Stern's comments provided further evidence that Fed policymakers think they may need to raise rates substantially in the coming months to slow the robust U.S. economy and keep inflation from taking off.

"It is quite possible that over time, a significant change in policy might be implemented, albeit on a gradual basis," Stern told the Plymouth Rotary Club.

The U.S. central bank has already raised the key federal funds rate on overnight lending between banks four times since June, bringing the rate from 4.75 percent at the start of the credit tightening to 5.75 percent currently.

Wall Street is now bracing for more rate hikes in the coming months and top Fed officials have not been bashful about warning that they will continue to act until the rapid-fire pace of domestic demand slows.

Fed chairman Alan Greenspan said in testimony to U.S. lawmakers this week that there was little evidence the rate hikes so far were slowing the economy to a pace the Fed feels comfortable with.

He made clear that he thought the rate of growth in the second half of last year — nearly six percent on an annual basis — could not be sustained without generating inflation.

Both Stern and St. Louis Fed President William Poole, who spoke at a separate event at Saint Louis University, said they did not see a threat to the economy from broader inflation as a result of higher oil prices.

Growing world demand for oil, and not production cutbacks, was the driving force pushing prices up, Poole said. But despite oil prices, inflation was benign in January, he added.

Poole said tight monetary policy that keeps inflation under wraps will keep interest rates lower in the long run, and he dismissed the notion that higher interest rates depress economic activity.

Both Stern and Poole are non-voting members of the Fed's policy-setting Federal Open Market Committee this year.

One of the Fed's preoccupations these days is that a tremendous run-up in stock prices in the past few years has created a "wealth effect" where consumers spend more as their paper wealth grows.

Fed officials fear wealth effect spending is fueling demand in excess of supply in the U.S. economy and this imbalance could trigger inflation.

But Poole said it was not clear the U.S. stock market is overvalued and it was hard to say what implications any fluctuation in stock prices would have for Fed policy.

"It's not obvious the stock market is overvalued. I don't know what the right price for the stock market is," Poole said.

"There is so much uncertainty about the stock market that increases or decreases in the stock market do not in any way drive me...to believe that there should be any easy or quick (monetary) policy conclusions that would flow from it."

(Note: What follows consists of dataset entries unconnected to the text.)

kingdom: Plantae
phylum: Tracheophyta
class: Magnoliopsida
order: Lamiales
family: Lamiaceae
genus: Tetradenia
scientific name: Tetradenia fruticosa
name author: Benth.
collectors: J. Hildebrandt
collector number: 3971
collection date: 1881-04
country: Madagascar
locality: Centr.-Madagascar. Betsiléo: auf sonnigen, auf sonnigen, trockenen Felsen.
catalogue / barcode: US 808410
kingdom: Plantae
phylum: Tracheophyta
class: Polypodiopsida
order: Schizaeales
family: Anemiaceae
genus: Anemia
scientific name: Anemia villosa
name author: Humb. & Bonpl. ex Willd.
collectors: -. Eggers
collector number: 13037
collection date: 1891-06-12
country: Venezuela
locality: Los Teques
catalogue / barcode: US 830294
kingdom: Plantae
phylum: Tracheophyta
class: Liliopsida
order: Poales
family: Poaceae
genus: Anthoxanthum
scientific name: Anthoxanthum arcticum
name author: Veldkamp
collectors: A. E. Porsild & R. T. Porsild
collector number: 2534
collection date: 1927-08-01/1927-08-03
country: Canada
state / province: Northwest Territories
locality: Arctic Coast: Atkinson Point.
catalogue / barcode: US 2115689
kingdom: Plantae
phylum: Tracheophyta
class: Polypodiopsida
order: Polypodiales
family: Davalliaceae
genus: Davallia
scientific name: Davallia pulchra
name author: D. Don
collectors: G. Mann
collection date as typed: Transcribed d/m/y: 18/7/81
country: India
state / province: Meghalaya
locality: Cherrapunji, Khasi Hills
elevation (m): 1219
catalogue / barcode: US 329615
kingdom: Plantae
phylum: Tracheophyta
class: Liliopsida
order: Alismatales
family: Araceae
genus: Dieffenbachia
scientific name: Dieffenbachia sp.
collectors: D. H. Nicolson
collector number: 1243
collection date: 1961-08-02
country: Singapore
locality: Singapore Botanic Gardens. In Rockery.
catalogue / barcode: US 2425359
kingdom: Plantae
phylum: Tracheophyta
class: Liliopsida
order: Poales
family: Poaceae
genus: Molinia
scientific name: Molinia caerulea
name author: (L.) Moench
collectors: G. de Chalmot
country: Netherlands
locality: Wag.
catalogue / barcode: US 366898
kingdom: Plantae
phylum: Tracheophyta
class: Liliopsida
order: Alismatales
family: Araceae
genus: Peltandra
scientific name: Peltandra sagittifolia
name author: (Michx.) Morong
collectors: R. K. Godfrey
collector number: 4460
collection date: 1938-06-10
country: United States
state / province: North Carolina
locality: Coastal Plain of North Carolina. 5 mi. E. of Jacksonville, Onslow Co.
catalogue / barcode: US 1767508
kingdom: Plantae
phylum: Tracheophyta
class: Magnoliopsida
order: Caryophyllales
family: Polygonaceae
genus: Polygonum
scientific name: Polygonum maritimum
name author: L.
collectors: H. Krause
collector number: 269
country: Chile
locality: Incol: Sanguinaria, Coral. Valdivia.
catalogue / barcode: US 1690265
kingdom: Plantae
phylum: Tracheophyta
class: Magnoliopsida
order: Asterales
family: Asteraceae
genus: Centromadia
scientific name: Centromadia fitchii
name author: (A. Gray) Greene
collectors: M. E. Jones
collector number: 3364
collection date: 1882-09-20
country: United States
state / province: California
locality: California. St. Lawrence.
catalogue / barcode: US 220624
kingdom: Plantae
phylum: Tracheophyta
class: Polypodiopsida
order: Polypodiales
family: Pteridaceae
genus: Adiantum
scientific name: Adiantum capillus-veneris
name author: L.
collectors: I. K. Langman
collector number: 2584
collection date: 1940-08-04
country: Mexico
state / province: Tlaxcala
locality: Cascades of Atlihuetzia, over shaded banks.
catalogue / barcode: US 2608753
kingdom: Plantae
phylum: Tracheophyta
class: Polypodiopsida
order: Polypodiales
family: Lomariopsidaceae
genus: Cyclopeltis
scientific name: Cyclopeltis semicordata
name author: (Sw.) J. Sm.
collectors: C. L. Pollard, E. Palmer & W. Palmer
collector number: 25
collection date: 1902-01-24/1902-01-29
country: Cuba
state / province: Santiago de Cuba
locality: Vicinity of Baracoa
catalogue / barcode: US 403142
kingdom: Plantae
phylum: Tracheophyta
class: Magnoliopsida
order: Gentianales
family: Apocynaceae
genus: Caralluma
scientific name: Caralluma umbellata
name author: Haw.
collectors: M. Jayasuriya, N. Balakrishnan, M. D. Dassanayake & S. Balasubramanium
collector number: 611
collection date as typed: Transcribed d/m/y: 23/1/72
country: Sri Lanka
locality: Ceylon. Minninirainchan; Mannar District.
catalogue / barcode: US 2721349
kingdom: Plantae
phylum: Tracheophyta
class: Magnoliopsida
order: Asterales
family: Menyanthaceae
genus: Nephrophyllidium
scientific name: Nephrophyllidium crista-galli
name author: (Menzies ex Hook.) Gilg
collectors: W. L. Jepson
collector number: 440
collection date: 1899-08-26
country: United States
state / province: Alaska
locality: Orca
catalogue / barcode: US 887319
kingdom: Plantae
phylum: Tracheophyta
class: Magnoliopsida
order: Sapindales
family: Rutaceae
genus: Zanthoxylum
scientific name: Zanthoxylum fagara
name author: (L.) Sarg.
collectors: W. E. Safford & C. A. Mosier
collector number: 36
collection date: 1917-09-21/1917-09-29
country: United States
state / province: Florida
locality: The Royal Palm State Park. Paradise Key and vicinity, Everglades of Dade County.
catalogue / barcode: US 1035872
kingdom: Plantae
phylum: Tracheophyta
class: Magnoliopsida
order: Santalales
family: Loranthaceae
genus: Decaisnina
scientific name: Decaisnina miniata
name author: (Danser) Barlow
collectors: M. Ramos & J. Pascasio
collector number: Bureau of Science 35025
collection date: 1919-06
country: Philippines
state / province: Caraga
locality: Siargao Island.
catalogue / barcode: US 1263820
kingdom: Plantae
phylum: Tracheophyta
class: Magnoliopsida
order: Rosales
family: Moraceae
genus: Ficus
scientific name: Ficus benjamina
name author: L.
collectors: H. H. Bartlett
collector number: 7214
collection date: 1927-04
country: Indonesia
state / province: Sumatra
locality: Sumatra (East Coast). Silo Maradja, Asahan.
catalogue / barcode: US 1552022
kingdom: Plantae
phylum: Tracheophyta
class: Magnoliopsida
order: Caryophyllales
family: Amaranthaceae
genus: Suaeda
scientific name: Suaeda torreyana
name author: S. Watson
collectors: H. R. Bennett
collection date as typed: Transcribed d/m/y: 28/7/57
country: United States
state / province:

The Dow Jones industrial average, the key U.S. blue-chip stock index, has seen a bout of weakness so far this year, even while technology stocks on the Nasdaq composite have been soaring to eye-popping record highs.

Stern said it was too early to draw any conclusions about the impact of the Dow's decline on the broader economy. "I don't think the decline we have had is enough to matter quantitatively, because you could reach different conclusions." By the close of trade on Thursday, the Dow was down more than 12 percent since the start of the year while the Nasdaq was up about 13.5 percent.